Die Sicherheit ist wie Rendite ein Faktor im magischen Dreieck

Verfügbarkeit: Wenn das investierte Geld bei Bedarf schnell verfügbar sein soll, ist die Rendite im Normalfall deutlich niedriger als bei Anlagen mit längeren Laufzeiten. Als sichere und kurzfristig verfügbare Geldanlage eignen sich vor allem Tagesgeldkonten. Zwar können Anleger auch Anteile an Aktienfonds börsentäglich wieder verkaufen, doch wegen schwankender Kurse kann dies bei der Rückgabe der Papiere zu Verlusten führen.

Rendite: Geldanlagen, die einen hohen Ertrag erzielen können, sind meistens mit großen Wertschwankungs- und Verlustrisiken verbunden. Dazu zählen unter anderem Aktien und Aktienfonds. Wer auf diese Papiere setzt, sollte Geduld mitbringen, um bei eventuellen Kursverlusten nicht verkaufen zu müssen.

Tipp der ING-Diba: Das magische Dreieck der Geldanlage dient nicht nur als nützliche Entscheidungshilfe, wenn es darum geht, sich über die wichtigsten Gesichtspunkte bei der Geldanlage Klarheit zu verschaffen. Auch die Seriosität von Anlageofferten können Bankkunden damit überprüfen. Wenn deutlich über dem Marktniveau liegende Renditen bei absoluter Sicherheit versprochen werden, sollten die Alarmglocken läuten.


Kommentare

Martin Hark 27. Juli 2013 um 15:51

Ein wirklich sehr interessanter Artikel!

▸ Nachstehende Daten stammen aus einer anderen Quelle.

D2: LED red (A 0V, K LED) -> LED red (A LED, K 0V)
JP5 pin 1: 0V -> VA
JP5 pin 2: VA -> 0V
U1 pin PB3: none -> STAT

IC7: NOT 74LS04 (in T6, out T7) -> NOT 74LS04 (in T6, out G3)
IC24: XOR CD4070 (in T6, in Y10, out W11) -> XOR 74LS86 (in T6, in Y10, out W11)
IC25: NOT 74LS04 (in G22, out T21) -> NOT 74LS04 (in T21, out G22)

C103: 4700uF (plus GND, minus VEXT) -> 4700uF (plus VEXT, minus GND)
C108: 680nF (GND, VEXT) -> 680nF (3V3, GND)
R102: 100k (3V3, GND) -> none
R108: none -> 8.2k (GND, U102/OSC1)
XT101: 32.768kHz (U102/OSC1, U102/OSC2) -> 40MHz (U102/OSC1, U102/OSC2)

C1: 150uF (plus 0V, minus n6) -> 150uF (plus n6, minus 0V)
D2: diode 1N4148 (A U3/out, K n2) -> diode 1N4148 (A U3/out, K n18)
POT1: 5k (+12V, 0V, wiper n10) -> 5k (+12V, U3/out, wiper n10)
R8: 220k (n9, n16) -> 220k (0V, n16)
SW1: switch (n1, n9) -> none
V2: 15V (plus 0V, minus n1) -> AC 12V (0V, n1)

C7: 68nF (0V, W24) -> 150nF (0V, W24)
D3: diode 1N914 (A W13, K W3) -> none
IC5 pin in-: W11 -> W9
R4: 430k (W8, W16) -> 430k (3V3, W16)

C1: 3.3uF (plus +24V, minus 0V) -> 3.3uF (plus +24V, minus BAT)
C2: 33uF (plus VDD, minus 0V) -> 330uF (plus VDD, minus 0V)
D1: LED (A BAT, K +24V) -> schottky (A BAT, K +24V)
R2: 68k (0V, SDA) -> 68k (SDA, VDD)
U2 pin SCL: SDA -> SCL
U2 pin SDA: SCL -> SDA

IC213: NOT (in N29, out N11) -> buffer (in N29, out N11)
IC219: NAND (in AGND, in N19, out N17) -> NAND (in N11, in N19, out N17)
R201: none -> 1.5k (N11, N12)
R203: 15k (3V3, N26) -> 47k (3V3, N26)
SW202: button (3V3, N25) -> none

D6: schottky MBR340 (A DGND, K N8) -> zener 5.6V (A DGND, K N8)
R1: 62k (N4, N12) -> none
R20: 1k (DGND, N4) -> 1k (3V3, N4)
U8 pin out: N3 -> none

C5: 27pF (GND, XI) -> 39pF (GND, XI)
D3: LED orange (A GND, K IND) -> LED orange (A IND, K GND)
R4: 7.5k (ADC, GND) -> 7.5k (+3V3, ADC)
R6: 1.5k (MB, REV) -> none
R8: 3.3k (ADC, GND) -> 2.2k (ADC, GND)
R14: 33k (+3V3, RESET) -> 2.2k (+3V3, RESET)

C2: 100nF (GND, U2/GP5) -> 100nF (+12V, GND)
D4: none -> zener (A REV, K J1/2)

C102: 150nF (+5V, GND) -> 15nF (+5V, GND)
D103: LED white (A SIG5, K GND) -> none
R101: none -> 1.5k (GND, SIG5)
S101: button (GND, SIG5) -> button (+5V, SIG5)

Ich beschäftige mich auch gerade mit diesem Thema – hier vor allem mit herkömmlichen Geldanlagemöglichkeiten bzw. Sparformen. In Bezug auf die Geldanlage existiert eine immense Anzahl an möglichen Anlageprodukten. In der Regel wird jedoch oftmals auf die Grundprodukte – Sparbuch, Bausparen – vergessen. Gerade in solch turbulenten Zeiten wie wir uns derzeit befinden, gewinnen diese Produkte wieder mehr an Bedeutung. Im Bezug auf den Kapitalmarkt muss man feststellen, dass es die risikolose Rendite nicht gibt – nie gegeben hat – bei der aktuellen Zinslage, hier vor allem in Anleihenbereich,kann man von einem zinslosen Risiko sprechen. Die herkömmlichen Sparformen stellen deshalb aus meiner Sicht die wichtigsten Sparprodukte dar, die jedermann besitzen sollte – erst nachdem dies der Fall ist – kann / sollte in andere Asset-Klassen investiert werden!